START Selected text

So, if there is any account that used multiple cards and most of them declined, it’s more likely a fraudster. So, it is a good idea to blacklist such accounts.
- Implement SSL certificate
SSL certificate is one of the most basic security measures. When SSL is implemented, the data is transferred through HTTPS protocol which gives an extra layer of security.
- Use velocity checks
If you see unusually large transactions, it’s more likely a fraud trying to make purchase with stolen card. Velocity checks helps to look for these unusual transactions and block them. These transactions can then be manually reviewed and approved after contacting the card holder.
Fraudsters come up with new strategies quickly. So, you should always ensure that you follow the latest prevention practices. You should also consider subscribing for premium eCommerce fraud prevention tools to detect and prevent fraud attempts.

END Selected text
START Provided information

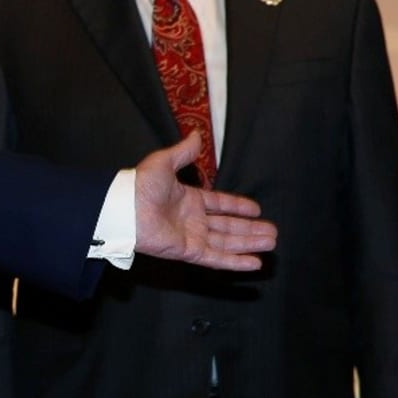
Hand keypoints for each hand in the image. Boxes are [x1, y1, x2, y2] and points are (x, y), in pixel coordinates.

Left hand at [133, 133, 276, 270]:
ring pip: (227, 242)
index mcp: (188, 199)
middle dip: (250, 230)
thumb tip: (197, 135)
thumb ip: (183, 152)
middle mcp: (192, 219)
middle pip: (228, 226)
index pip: (219, 204)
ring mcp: (190, 236)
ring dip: (249, 243)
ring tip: (272, 244)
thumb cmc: (140, 185)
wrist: (123, 208)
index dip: (237, 207)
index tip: (257, 209)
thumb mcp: (164, 162)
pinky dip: (235, 261)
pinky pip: (216, 258)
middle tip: (273, 232)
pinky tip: (255, 262)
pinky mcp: (187, 251)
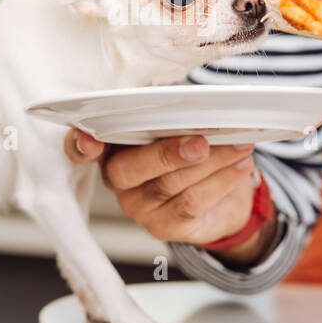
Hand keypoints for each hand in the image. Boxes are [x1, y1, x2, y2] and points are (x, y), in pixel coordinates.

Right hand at [63, 129, 276, 265]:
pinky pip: (193, 203)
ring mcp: (139, 207)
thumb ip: (165, 109)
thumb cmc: (190, 149)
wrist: (222, 196)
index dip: (81, 145)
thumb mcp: (175, 123)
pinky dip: (221, 181)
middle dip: (168, 153)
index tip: (90, 139)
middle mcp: (117, 181)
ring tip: (239, 145)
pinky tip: (240, 164)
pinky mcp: (164, 227)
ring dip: (211, 162)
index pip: (81, 148)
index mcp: (110, 149)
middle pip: (131, 169)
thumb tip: (172, 95)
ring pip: (170, 184)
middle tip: (200, 142)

END Provided information

- _Task item 1_: List every sentence in the fraud prevention text that begins with "So,".
- _Task item 2_: Transcribe the fraud prevention text word for word, beginning at the words "So, if there" and stopping after "blacklist such accounts.".

- _Answer 1_:
- So, if there is any account that used multiple cards and most of them declined, it’s more likely a fraudster.
- So, it is a good idea to blacklist such accounts.
- So, you should always ensure that you follow the latest prevention practices.

- _Answer 2_:
So, if there is any account that used multiple cards and most of them declined, it’s more likely a fraudster. So, it is a good idea to blacklist such accounts.